While over a quarter of Eskom’s prepaid customers are stealing electricity and bleeding the utility dry, it wants to slap its law-abiding paying customers with exorbitant price hikes of 66% in the next three years.

The arrival of the key revision number (KRN) rollover deadline on 24 November 2024 confirmed that South Africa’s main power utility is likely losing much more to electricity theft than its previous estimates had suggested.

Speaking after the KRN rollover deadline expired, electricity minister Kgosientsho Ramokgopa revealed that Eskom now estimates it loses R2.5 billion a month due to non-payment by its direct customers.

That works out to about R30 billion per year, substantially higher than the R5.6 billion Eskom said it had lost to electricity theft in its last reported financial year.

Eskom’s estimate is not far off from MyBroadband’s earlier calculations, which were based on the number of meters that remained un-updated in the months before the KRN rollover.

The power utility confirmed that the most likely reason these meters were not being recoded was because they were bypassed or were illegally vending electricity.

Roughly 5.07 million had recoded their meters by 2 December 2024, making up just 73.35% of Eskom’s total prepaid customer base.

Another 1.84 million meters remained on KRN version 1 and are suspected of being electricity thieves.

The fact that this number has barely been reduced suggests that the meters are bypassed completely rather than using illegal electricity tokens, as vouchers from “ghost vendors” would no longer work after the deadline.

Despite the rampant electricity theft revealed by the prepaid electricity meter update process, Eskom has described its KRN project as a “success.”

The power utility has not admitted that its failure to act earlier on illegal connections had potentially cost it billions of rand in revenue every year.

It also had over a decade for the KRN rollover but only started recoding meters en masse from August 2023.

Starting the project earlier would have allowed for the identification of many bypassed and tampered meters years ago and helped crack down on ghost vendors.

Had Eskom intervened earlier, its financial performance may also have looked very different in recent years.

Eskom has estimated that it will post an annual loss as high as R15 billion in the financial year ending March 2024, with an estimated R26.6 billion lost due to electricity theft.

Therefore, Eskom could have posted a profit of R11.61 billion if it had no electricity theft from its prepaid customers.

To break even, it would have needed to reconnect 56% of the electricity thieves on its books.

Not calling a spade a spade

In the statement on its “successful” KRN rollover, the power utility said that its rolling annual average of 2.1 million electricity thieves was moving towards 1.7 million.

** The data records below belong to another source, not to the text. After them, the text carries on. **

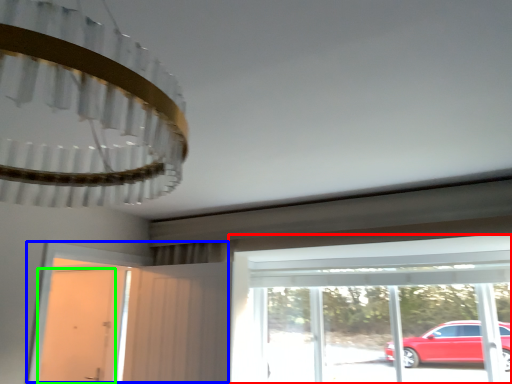
Question: Considering the real-world distances, which object is closest to window (highlighted by a red box)? door (highlighted by a blue box) or door (highlighted by a green box).

Choices:
 (A) door
 (B) door

Answer: (A)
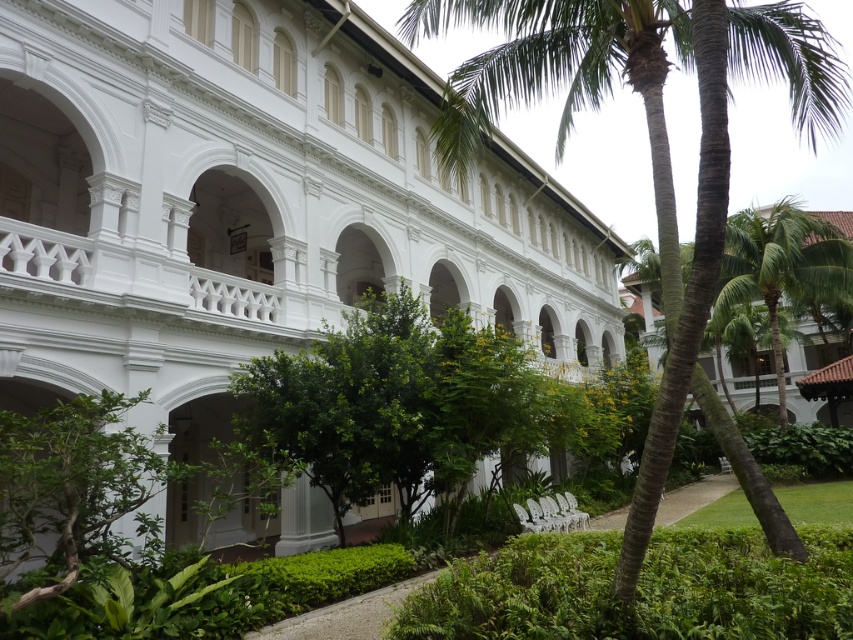
You are a landscape architect designing a garden layout. You need to place a new statue that requires a base 1.2 meters wide. The statue must be placed between the white smooth building at center and the green textured palm tree at center. Is there enough space between them for the statue?

The white smooth building at center is smaller than the green textured palm tree at center, but the exact distance between them isn

You are standing in front of the white smooth building at center and the green textured palm tree at center. Which object is closer to you?

The white smooth building at center is closer to you because it is further to the viewer than the green textured palm tree at center.

You are standing in front of the white smooth building at center and the green textured palm tree at center. Which object is positioned higher in the image?

The green textured palm tree at center is positioned higher than the white smooth building at center because the white smooth building at center is located below it.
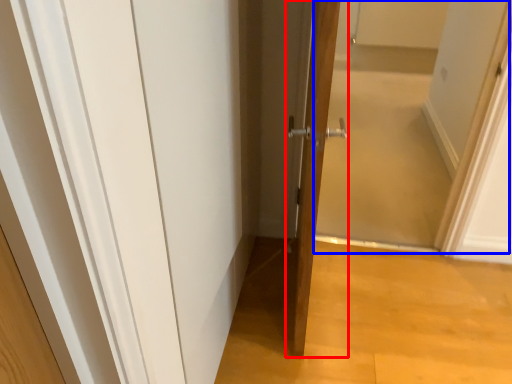
Question: Which object appears farthest to the camera in this image, door (highlighted by a red box) or screen door (highlighted by a blue box)?

Choices:
 (A) door
 (B) screen door

Answer: (B)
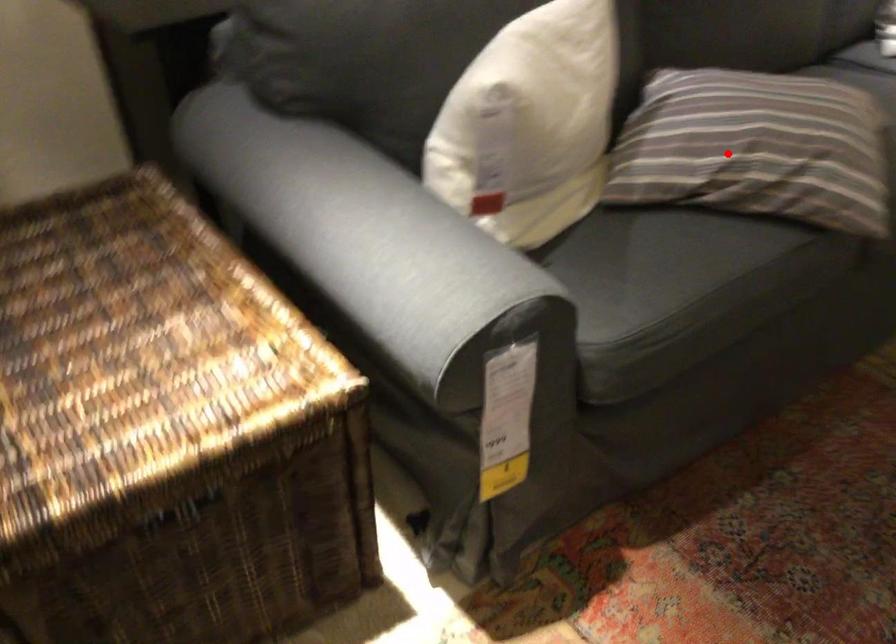
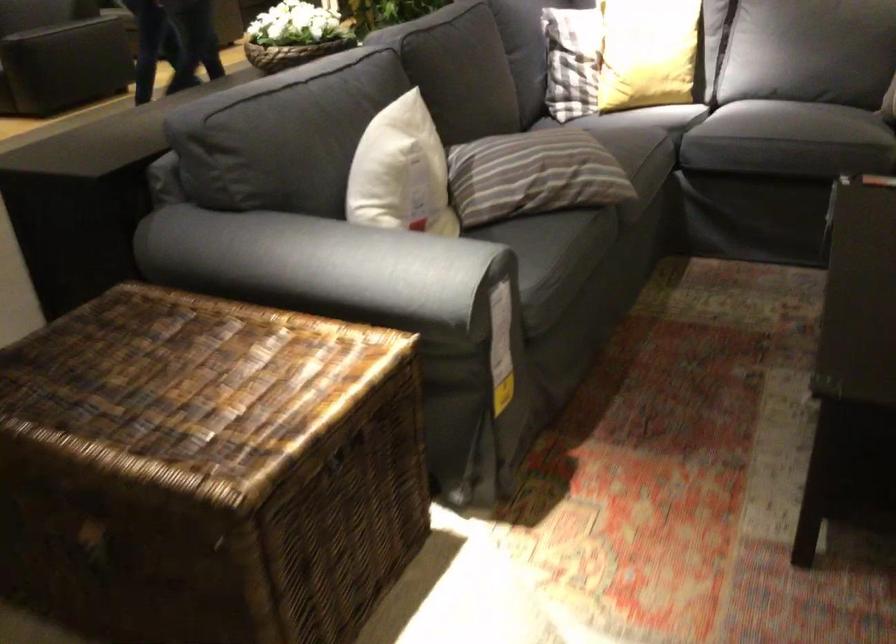
Question: I am providing you with two images of the same scene from different viewpoints. Image1 has a red point marked. In image2, the corresponding 3D location appears at what relative position? Reply with the corresponding letter.

Choices:
 (A) Closer
 (B) Farther

Answer: (B)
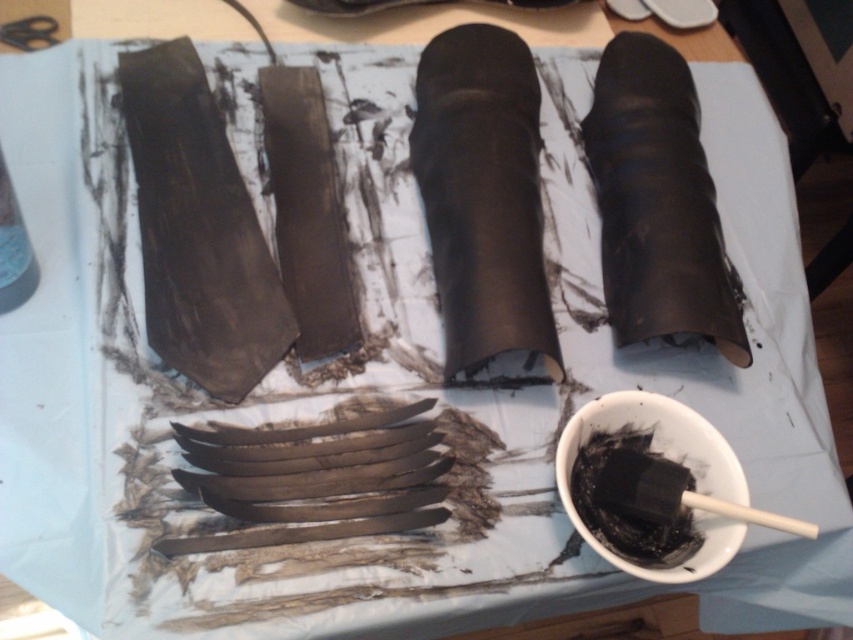
You are an artisan working on a project and need to place a new tool between the matte black boot at right and the black matte bowl at lower right. If the tool requires 15 centimeters of space, will there be enough room?

The distance between the matte black boot at right and the black matte bowl at lower right is 20.86 centimeters. Since the tool requires 15 centimeters, there is sufficient space to place it between them.

You are standing in front of a crafting workspace. There is a point marked at coordinates (x=444, y=252). If you want to place a tool that requires 2 feet of space to operate safely, will the available space from your current position to that point be sufficient?

The distance between your current position and the point is 36.44 inches, which is equivalent to 3.037 feet. Since the required space is 2 feet, the available space is sufficient for safely operating the tool.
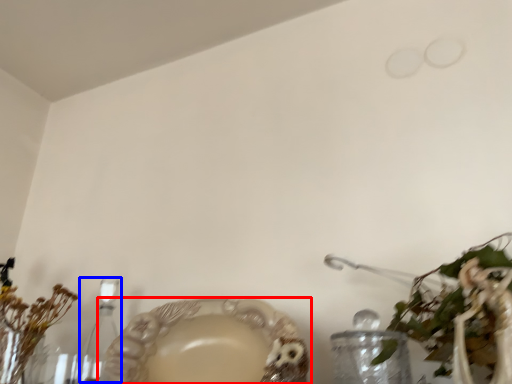
Question: Which object is closer to the camera taking this photo, tableware (highlighted by a red box) or candle holder (highlighted by a blue box)?

Choices:
 (A) tableware
 (B) candle holder

Answer: (A)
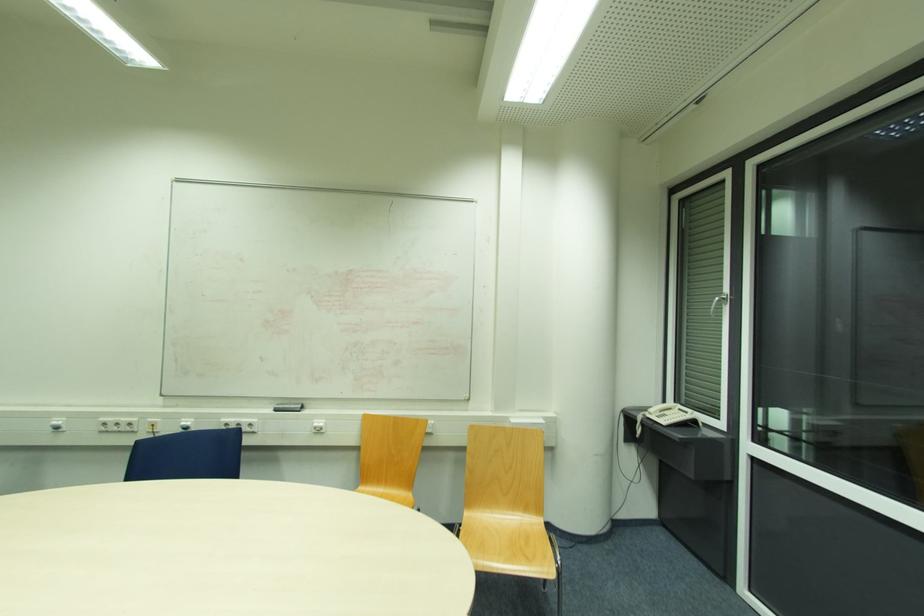
What do you see at coordinates (718, 302) in the screenshot? I see `the window handle` at bounding box center [718, 302].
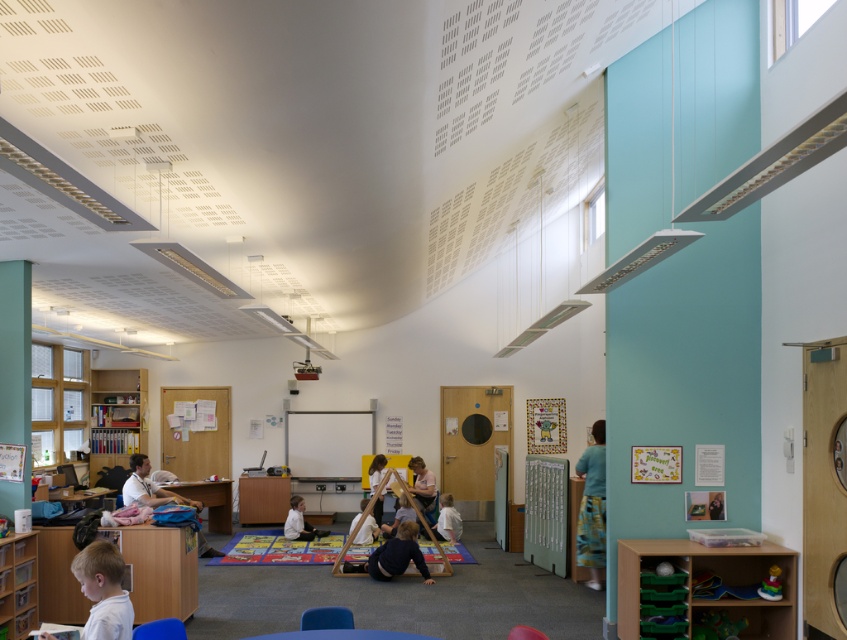
You are a teacher in the classroom and want to move a white fabric student at center to be closer to the rubberized plastic chair at lower center. How much distance do you need to reduce between them?

The white fabric student at center is currently 6.03 meters away from the rubberized plastic chair at lower center. To move them closer, you need to reduce the distance by 6.03 meters.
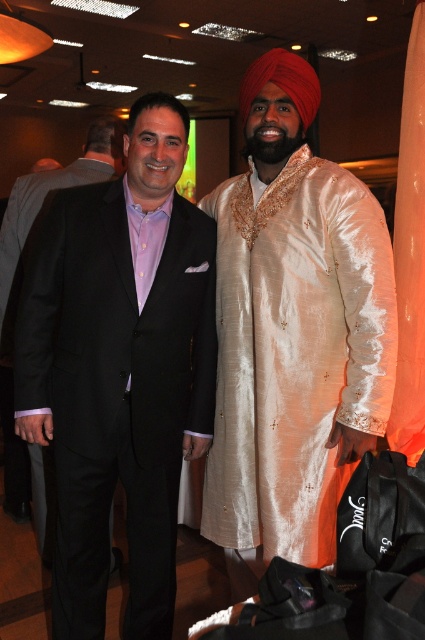
Is black satin suit at left further to camera compared to silky cream kurta at center?

No, black satin suit at left is in front of silky cream kurta at center.

Can you confirm if black satin suit at left is wider than silky cream kurta at center?

Yes, black satin suit at left is wider than silky cream kurta at center.

Identify the location of black satin suit at left. coord(119,369).

Locate an element on the screen. This screenshot has width=425, height=640. silky cream kurta at center is located at coordinates (294, 353).

Does silky cream kurta at center have a lesser height compared to matte black suit at left?

No, silky cream kurta at center is not shorter than matte black suit at left.

Is point (306, 554) closer to viewer compared to point (10, 198)?

Yes, point (306, 554) is closer to viewer.

Locate an element on the screen. The height and width of the screenshot is (640, 425). silky cream kurta at center is located at coordinates (294, 353).

Who is lower down, black satin suit at left or matte black suit at left?

black satin suit at left

Between point (139, 480) and point (11, 243), which one is positioned behind?

Positioned behind is point (11, 243).

Describe the element at coordinates (119, 369) in the screenshot. I see `black satin suit at left` at that location.

The width and height of the screenshot is (425, 640). What are the coordinates of `black satin suit at left` in the screenshot? It's located at (119, 369).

It said this was due to roughly 400,000 “zero buyers”, a euphemism for electricity thieves, coming forward.

Eskom generation executive Monde Bala said the utility would continue to treat these users with “dignity and respect” as they had done the “right thing.”

Although the power utility has argued these customers would now become paying users, Impact Services senior manager Johan Hopley recently told Rapport that this would only happen once their meters were inspected, repaired, and replaced.

Hopley also pointed out that affluent households and businesses were also a major part of the problem.

Eskom’s soft-glove approach to electricity theft may warrant a wake-up call, particularly as it is detrimental to paying customers.

It is not hard to imagine the police would quickly become the public’s laughing stock if they called car thieves or shoplifters “zero buyers.”

Eskom’s tolerant attitude may be considered a slap in the face of paying customers, who have suffered under heavy tariff hikes far above inflation for more than a decade.

Eskom CEO Dan Marokane has said the utility is doing everything “practically possible” to ensure everyone pays for electricity.

Marokane said the utility aimed to be sustainable to drive South Africa’s economy and reduce the utility’s burden on the taxpayer.

Critics might argue that a “rolling” annual average of 2.1 million electricity thieves is hardly a sustainable business model.

Instead of ramping up its fight against illegal connections — either by investing more in its own efforts or through more serious calls to government for assistance in resisting communities — Eskom plans to address its plummeting revenues with even higher tariff hikes.

Over the next three years, it has applied for combined electricity tariff hikes of 66% from its direct customers and even more from municipalities.

It also wants to punish lower consumption users including small households and solar power users with much higher fixed tariffs under its retail tariff plan.

Eskom evidently regards paying customers to be easier targets for extracting additional revenue than electricity thieves.

The approach is not only ethically questionable but could pose a threat to Eskom’s future existence.

Huge electricity tariff increases could cause those with the means for installing self-generation to go completely off-grid and those who cannot afford electricity to join the masses already stealing power.